BEGIN EXCERPTED DATA
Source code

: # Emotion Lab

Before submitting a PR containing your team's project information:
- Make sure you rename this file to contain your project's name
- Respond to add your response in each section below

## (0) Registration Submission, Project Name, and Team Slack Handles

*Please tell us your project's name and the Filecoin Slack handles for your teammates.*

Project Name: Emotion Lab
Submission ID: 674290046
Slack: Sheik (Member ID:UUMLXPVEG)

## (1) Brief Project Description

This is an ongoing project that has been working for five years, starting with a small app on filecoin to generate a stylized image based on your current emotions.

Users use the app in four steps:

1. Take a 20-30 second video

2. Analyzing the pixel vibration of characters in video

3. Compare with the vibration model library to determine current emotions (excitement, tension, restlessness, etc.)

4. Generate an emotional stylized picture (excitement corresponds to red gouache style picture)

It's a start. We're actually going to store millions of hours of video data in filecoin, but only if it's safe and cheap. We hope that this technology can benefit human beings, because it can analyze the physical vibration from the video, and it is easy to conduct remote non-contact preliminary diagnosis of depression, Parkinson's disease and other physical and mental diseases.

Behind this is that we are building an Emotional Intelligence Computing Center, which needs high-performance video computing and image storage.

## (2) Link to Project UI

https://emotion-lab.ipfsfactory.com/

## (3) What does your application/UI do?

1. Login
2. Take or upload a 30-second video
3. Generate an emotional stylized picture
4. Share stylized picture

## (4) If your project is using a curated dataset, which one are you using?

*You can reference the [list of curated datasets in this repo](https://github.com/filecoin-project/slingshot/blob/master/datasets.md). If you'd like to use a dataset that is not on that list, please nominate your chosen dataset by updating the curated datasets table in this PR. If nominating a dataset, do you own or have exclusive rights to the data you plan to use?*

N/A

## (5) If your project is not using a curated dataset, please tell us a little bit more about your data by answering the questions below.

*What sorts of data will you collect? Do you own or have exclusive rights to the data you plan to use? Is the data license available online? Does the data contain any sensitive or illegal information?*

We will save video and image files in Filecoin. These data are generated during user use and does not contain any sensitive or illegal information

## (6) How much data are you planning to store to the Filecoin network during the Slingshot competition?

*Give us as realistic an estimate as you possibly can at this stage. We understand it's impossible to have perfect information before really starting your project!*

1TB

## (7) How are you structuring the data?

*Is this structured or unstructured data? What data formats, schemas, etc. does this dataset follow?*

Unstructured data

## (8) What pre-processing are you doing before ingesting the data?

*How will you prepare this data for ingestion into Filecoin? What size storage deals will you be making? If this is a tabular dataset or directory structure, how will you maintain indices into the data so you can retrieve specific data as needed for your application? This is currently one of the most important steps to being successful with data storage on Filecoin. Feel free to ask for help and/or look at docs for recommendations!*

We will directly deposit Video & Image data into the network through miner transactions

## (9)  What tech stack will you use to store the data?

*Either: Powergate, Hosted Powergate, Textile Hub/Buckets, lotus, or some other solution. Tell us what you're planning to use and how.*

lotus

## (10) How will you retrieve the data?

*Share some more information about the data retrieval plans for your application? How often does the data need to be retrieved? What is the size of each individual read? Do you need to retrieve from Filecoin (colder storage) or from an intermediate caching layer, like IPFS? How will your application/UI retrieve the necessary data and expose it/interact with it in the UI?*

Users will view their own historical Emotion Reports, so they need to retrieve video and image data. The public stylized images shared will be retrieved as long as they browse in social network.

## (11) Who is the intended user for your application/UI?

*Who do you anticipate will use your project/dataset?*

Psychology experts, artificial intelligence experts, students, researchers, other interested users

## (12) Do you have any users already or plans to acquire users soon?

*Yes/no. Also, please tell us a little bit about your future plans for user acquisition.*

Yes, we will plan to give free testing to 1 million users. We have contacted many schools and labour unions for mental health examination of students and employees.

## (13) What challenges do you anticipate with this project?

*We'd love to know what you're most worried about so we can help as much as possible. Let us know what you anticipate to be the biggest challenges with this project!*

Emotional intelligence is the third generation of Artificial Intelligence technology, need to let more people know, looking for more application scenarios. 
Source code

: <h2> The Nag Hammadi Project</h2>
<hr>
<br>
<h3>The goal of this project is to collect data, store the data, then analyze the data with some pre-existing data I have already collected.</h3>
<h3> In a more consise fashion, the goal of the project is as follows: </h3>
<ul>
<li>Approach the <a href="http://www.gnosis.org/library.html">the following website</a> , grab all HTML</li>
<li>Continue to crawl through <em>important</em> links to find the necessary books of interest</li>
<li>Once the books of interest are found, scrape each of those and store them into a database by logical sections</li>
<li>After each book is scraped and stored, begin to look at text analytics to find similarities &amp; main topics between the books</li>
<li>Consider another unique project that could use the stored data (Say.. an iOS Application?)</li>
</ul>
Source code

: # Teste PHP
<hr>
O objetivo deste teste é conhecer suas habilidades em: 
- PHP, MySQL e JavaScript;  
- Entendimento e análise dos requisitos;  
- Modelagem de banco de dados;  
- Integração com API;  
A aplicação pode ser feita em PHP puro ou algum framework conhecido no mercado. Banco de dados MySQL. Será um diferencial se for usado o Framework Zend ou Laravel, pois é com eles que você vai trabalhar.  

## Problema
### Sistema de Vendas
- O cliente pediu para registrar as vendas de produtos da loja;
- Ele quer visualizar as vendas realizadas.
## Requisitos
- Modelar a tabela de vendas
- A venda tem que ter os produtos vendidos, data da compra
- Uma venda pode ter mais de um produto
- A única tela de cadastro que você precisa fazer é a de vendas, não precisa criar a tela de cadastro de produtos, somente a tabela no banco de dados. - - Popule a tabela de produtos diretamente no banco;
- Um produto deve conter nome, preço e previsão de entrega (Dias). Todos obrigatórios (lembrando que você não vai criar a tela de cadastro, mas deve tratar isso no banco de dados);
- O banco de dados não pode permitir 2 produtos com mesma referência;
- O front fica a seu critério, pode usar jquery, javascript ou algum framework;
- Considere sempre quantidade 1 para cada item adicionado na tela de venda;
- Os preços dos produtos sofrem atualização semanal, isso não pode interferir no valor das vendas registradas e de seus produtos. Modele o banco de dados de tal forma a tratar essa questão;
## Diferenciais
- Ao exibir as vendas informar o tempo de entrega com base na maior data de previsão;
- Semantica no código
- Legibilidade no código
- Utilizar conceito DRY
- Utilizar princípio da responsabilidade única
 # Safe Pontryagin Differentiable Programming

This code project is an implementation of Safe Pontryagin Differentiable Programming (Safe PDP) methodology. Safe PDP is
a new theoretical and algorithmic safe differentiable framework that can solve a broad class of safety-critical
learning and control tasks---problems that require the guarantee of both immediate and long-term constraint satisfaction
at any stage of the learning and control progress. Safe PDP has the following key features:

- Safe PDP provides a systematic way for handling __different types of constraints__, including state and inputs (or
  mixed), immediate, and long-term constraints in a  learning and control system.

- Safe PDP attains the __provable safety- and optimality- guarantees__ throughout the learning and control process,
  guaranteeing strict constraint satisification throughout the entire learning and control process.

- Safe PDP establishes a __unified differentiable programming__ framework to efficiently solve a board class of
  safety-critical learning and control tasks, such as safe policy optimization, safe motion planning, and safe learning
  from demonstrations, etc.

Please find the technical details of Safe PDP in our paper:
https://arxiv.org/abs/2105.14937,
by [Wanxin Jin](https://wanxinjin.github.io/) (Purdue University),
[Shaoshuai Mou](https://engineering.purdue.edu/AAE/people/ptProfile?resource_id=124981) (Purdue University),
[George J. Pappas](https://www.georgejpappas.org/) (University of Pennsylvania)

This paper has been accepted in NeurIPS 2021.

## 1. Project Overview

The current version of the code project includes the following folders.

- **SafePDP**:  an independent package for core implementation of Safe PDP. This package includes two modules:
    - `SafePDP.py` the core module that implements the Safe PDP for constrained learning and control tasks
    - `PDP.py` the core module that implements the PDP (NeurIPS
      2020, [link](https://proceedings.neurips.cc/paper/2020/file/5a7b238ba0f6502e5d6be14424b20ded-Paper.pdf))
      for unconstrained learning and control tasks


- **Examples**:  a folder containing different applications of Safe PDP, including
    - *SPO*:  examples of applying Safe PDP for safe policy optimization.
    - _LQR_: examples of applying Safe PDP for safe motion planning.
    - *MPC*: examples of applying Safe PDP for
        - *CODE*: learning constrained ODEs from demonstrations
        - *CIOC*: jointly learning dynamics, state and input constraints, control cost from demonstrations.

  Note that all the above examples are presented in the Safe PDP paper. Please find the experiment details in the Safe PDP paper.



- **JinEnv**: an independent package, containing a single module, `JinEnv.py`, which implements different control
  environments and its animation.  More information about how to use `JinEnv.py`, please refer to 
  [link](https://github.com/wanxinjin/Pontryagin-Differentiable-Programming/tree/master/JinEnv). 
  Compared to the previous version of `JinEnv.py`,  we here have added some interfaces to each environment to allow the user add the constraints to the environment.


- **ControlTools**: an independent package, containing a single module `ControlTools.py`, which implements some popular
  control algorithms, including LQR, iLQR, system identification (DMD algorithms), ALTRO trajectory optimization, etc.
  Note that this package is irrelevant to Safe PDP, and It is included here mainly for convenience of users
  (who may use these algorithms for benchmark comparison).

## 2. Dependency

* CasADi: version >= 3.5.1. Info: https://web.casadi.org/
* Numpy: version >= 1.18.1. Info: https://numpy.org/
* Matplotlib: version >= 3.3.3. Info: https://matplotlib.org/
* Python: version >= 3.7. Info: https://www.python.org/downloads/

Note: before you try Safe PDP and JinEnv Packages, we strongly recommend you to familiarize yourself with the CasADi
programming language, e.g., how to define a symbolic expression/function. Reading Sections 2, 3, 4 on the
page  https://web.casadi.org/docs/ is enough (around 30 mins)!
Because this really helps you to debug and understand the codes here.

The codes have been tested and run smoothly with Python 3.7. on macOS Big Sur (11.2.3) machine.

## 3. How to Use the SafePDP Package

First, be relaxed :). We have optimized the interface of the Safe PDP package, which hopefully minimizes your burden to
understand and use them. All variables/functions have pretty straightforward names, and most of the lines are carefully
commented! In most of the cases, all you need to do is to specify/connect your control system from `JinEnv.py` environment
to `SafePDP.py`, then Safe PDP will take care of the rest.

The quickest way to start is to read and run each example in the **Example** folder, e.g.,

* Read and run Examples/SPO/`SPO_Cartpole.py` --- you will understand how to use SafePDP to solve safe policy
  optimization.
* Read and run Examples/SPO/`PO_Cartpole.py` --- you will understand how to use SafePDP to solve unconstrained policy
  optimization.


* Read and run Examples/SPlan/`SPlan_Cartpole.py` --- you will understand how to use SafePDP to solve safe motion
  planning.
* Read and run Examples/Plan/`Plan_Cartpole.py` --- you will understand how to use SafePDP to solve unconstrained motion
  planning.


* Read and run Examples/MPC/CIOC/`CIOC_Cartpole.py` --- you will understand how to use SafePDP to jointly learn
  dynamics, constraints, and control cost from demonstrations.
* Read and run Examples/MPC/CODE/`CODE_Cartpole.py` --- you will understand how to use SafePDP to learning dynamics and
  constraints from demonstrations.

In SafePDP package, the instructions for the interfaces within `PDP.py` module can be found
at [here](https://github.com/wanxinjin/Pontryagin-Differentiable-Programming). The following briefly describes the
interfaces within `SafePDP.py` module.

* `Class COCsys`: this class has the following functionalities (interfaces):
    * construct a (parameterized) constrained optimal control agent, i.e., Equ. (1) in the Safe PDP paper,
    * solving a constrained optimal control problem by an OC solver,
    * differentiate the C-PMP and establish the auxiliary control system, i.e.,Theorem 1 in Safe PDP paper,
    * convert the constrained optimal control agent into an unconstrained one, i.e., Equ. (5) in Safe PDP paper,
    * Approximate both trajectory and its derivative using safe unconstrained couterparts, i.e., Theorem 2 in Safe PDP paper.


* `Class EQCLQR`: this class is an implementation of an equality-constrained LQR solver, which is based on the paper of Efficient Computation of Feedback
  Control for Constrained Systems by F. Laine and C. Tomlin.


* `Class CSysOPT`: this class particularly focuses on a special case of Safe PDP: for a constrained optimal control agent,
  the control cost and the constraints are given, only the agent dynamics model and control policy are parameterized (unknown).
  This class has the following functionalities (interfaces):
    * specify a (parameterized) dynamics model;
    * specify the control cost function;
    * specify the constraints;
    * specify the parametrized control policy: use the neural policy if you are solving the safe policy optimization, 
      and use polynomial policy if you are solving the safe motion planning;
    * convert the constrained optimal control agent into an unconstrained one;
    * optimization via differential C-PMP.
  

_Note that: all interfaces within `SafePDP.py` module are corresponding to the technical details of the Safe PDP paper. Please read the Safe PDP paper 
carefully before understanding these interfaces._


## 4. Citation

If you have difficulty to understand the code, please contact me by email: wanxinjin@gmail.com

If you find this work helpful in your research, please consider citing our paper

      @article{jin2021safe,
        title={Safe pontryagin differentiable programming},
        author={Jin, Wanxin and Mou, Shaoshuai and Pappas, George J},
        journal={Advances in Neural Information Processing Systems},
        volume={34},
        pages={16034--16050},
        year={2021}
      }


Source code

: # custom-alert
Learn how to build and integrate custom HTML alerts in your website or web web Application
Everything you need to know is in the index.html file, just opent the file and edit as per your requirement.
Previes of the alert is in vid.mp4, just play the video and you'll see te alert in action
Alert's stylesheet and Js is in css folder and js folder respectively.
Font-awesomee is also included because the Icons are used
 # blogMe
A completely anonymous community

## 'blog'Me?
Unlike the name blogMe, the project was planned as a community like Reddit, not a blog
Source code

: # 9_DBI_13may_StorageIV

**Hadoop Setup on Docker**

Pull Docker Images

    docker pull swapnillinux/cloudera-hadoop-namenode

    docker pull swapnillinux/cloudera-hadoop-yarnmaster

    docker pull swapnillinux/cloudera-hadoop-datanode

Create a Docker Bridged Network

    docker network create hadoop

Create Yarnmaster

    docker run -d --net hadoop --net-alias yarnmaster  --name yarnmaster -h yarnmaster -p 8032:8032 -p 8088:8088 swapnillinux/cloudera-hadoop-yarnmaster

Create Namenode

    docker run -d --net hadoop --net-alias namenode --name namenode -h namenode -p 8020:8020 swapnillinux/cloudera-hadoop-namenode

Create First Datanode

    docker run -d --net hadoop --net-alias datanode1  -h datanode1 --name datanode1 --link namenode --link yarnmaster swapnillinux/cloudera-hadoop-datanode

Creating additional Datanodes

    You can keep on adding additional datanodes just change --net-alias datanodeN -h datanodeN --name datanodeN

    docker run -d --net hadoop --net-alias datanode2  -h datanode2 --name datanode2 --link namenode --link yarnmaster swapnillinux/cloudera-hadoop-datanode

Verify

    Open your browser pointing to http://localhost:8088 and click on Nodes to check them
END EXCERPTED DATA
* [ASSIGNMENT]
Give again, exactly and with nothing added, the lines running from the one that contains "docker run -d --net hadoop --net-alias namenode" to the last line of the material.

* [COMPLETED EXERCISE]
    docker run -d --net hadoop --net-alias namenode --name namenode -h namenode -p 8020:8020 swapnillinux/cloudera-hadoop-namenode

Create First Datanode

    docker run -d --net hadoop --net-alias datanode1  -h datanode1 --name datanode1 --link namenode --link yarnmaster swapnillinux/cloudera-hadoop-datanode

Creating additional Datanodes

    You can keep on adding additional datanodes just change --net-alias datanodeN -h datanodeN --name datanodeN

    docker run -d --net hadoop --net-alias datanode2  -h datanode2 --name datanode2 --link namenode --link yarnmaster swapnillinux/cloudera-hadoop-datanode

Verify

    Open your browser pointing to http://localhost:8088 and click on Nodes to check them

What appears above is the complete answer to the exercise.